The research paper, Putting a Value on Your Value: Quantifying Vanguard Advisor Alpha, examines the individual best practices within the advisor’s Alpha framework and quantifies the value advisors can add relative to others who are not employing such practices.
 
“We believe advisors have the opportunity to meaningfully improve investor outcomes, and we are pleased to be able to provide advisors a mechanism to demonstrate their value to clients in a quantifiable manner,” says Francis Kinniry Jr, one of the study’s authors and a principal in Vanguard’s investment strategy group. “As the industry continues to evolve from a commission-based to a fee-based model, advisors who successfully explain their value have more time to serve clients, leading to increased client satisfaction and retention.”
 
Calculating how much an advisor can add in net returns is based largely on their approach to five wealth management principles. Although the exact amount may vary depending on client circumstances and implementation, an advisor can add value by:
 
· Being an effective behavioural coach. Helping clients maintain a long-term perspective and a disciplined approach is arguably one of the most important elements of financial advice. (Potential value add: up to 1.50 per cent.)
 
· Applying an asset location strategy.
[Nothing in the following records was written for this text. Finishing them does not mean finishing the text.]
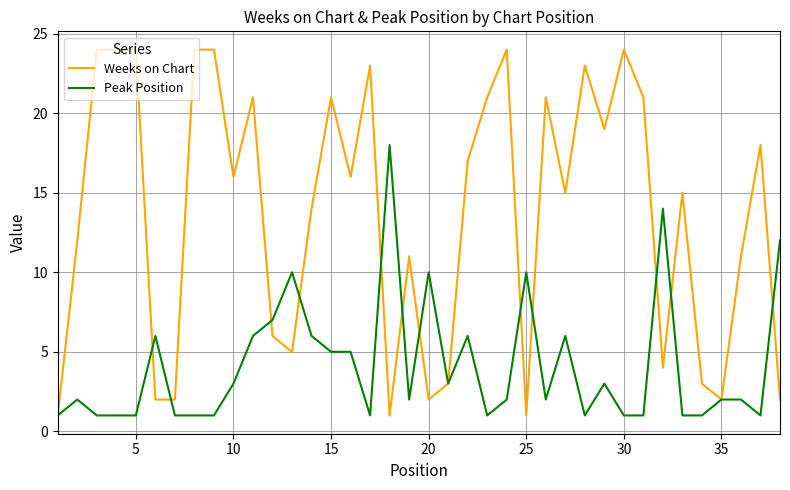

True or false: Weeks on Chart has more than 0 points higher than both neighbors.

True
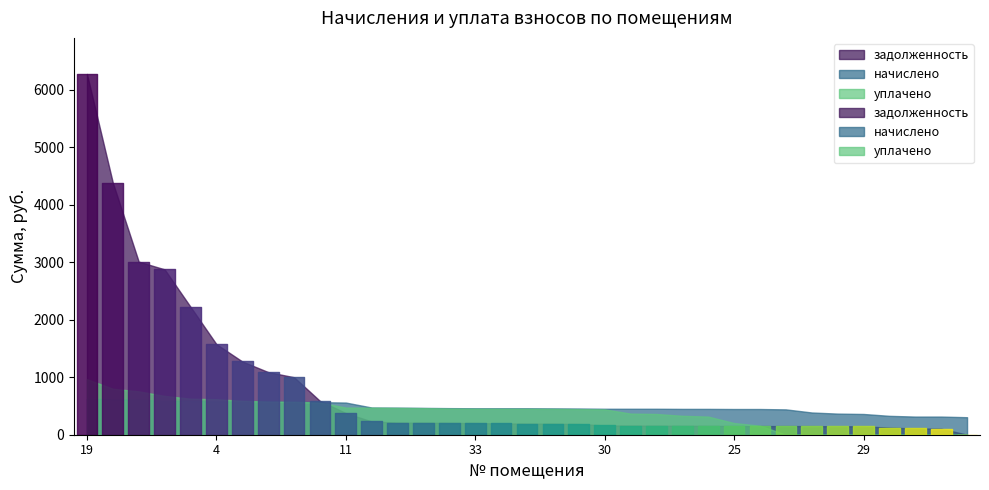

How many intersections are there between начислено and уплачено?

5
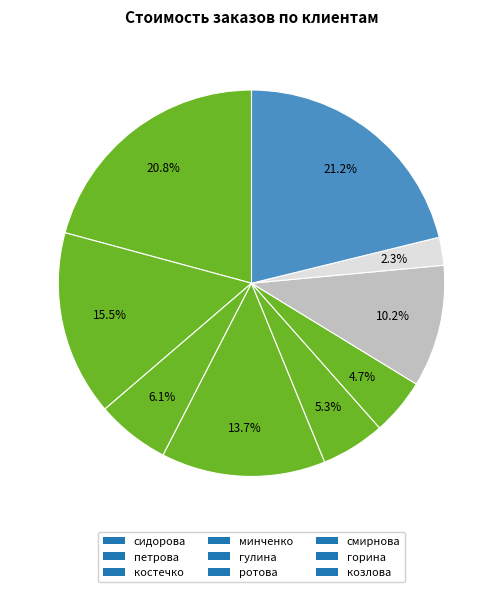

Is it true that костечко is 1% of the pie?

False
The allocation of assets between taxable and tax-advantaged accounts is one tool an advisor can employ that can add value each year. (Potential value add: from 0 per cent to 0.75 per cent.)
 
· Employing cost-effective investments. This critical component of every advisor’s tool kit is based on simple math: Gross return less costs equals net return. (Potential value add: up to 0.45 per cent.)
 
· Maintaining the proper allocation through rebalancing. Over time, as its investments produce various returns, a portfolio will likely drift from its target allocation. An advisor can add value by ensuring the portfolio’s risk/return characteristics stay consistent with a client’s preferences. (Potential value add: up to 0.35 per cent.)
 
· Implementing a spending strategy. As the retiree population grows, an advisor can help clients make important decisions about how to spend from their portfolios. (Potential value add: up to 0.70 per cent.)
 
How an advisor approaches two additional principles, asset allocation and total return versus income investing, can also add value, but are too unique to each investor to quantify.
 
Vanguard Advisor’s Alpha framework incorporates all of these principles, making it possible for advisors to add up to about three per cent in net returns for their clients.